The broad-market benchmark — the S&P 500 Index — has tumbled 20.6% in first-half 2022, marking its worst first half since 1970. The blue-chip Dow has plummeted 15.3% in the same period, reflecting its worst first half since 1962 and its worst monthly performance in June since March 2020.
The tech-heavy Nasdaq Composite has plunged 29.5% to record the worst-ever first half for the index.
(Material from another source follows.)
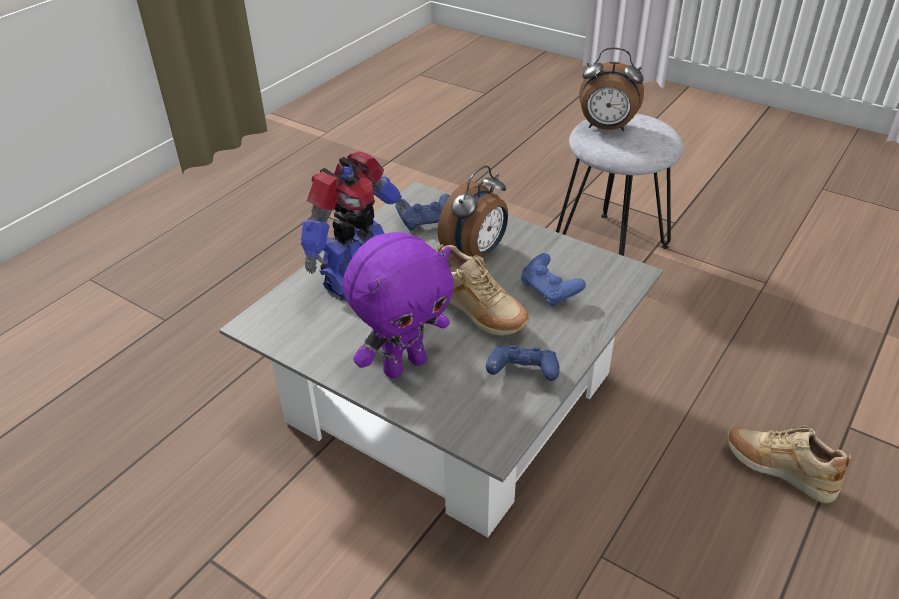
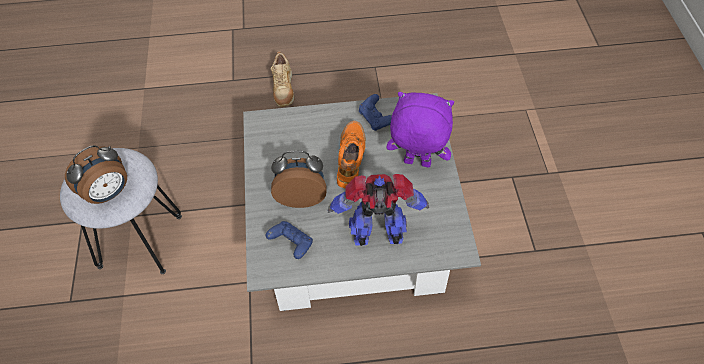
camera: 130 degrees left, 15 degrees up
(480, 314) = (351, 159): beige shoe -> orange shoe
(550, 291) = (305, 144): blue game controller -> none
(606, 128) = (108, 193): alarm clock -> alarm clock turned 75 degrees clockwise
The index also recorded its worst quarterly performance in second-quarter 2022 since 2008.
Economic Data
The Institute of Supply Management reported that the manufacturing index in June dropped to 53% from 56.1% in May, marking its lowest reading since June 2020. The consensus estimate was 54.4%. New orders index came in at 49.2% in June compared with 55.1% in May, contracting first time since May 2020.
Construction spending dropped 0.1% in May compared with the consensus estimate of an increase of 0.4%. April’s data was revised upward to an increase 0f 0.8% from 0.2% reported earlier.
Weekly Roundup
Last Week was a disappointing one for Wall Street. The Dow, the S&P 500 and
the Nasdaq Composite declined 1.3%, 2.25 and 4.1%, respectively. Market participants were highly concerned regarding high inflation, slowing economic growth and a possible recession in the near-term.